Surfar, uma filosofia.
No mar, sem nome, sem história, sem intelecto, nem estatuto, nem beleza, apenas um corpo que sente o relevo das rochas, a carícia das algas, a flutuação das correntes. No mar, todos os conceitos, a razão, a consciência, o tempo, são apenas ondas rasgadas. Depois de surfar, concentra-se no corpo, nos músculos, no sangue, as cores, as fragrâncias, as formas do mar. Toda a alegria penetrada por raios azuis.
Nada de novo.
Ontem, ouvi na rádio alguém dizer que já foi tudo inventado e que não se cria nada de novo. Realmente, o que essas pessoas ouvem, lêem e vêm, não é novo. O critério de quem escolhe as músicas que passam na rádio, os livros da Fnac e da Amazon, e das obras dos grandes museus, não é a novidade. Estes sítios apenas mostram o que já foi mil vezes mastigado, e está mais do que confirmado. Não arriscam. É o mercado. Mas a arte floresce em muitos recantos desconhecidos.
As obras mais divulgadas são-no porque ou ganharam um prémio, ou o autor estudou numa universidade de renome, tem muitos seguidores na internet, ou vem de uma família de artistas cujo nome supostamente lhes dá acesso direto a qualidade de criação (já perdi a conta aos que andam pendurados na Sophia de Mello Breyner).
Os críticos ou escrevem sobre o que já foi comentado lá fora ou firmam-se noutras bengalas de reconhecimento. Não foi Kant que disse que apenas atingimos a maioridade quando somos capazes de pensar sem termos a necessidade de recitar um livro?
Compreendo que a falta de tempo e o medo do desconhecido os impeça de entrar nos bares com luzes duvidosas, onde começaram a tocar os melhores músicos, nas galerias que ninguém conhece, onde não há quem lhes ateste se aquilo é bom ou mau, e nas livrarias com livros que nunca foram citados. Sei que é difícil ouvir, ler ou ver obras de artistas que não passaram pelo crivo de ninguém, e arriscar falar com pessoas sem credenciais.
Sou compassiva até ao ponto de encherem a boca a falar de artistas a quem nunca teriam respondido a um e-mail. Mas agora já não são perigosos, nem loucos, nem demasiado distópicos, nem demasiado utópicos, e já não importa como escrevem, e já não querem saber se não põem vírgulas, que a música é demasiado rápida ou demasiado lenta, e que a escultura deveria ter as curvas mais ou menos acentuadas, e que, afinal, aquilo não é bem arte. Agora que já morreram e não ameaçam nada nem ninguém, são uns heróis, não é?
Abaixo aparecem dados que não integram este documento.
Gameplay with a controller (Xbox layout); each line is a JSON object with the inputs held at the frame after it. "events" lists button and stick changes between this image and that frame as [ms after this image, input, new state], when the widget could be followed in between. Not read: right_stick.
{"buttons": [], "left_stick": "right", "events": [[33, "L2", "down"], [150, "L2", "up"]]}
A verdade é que percebo. Porque a grande questão é que apenas um artista tem a capacidade de reconhecer outro. Esteja ele a tocar na rua ou num sumptuoso salão de baile, ambos sabem de onde vieram aquelas partituras, se da exterioridade, se do espaço literário. É por isso que a Joana Vasconcelos e o Paulo Gonzo podem ser pessoas interessantes e criar coisas belas (esta custou-me), mas não arte. Porque a arte nunca foi beleza, nem a clássica. Todos os artistas concordam, menos os que não são. Pode acontecer ser bela, mas foi sem querer. A arte é sempre um pedaço de ar puro.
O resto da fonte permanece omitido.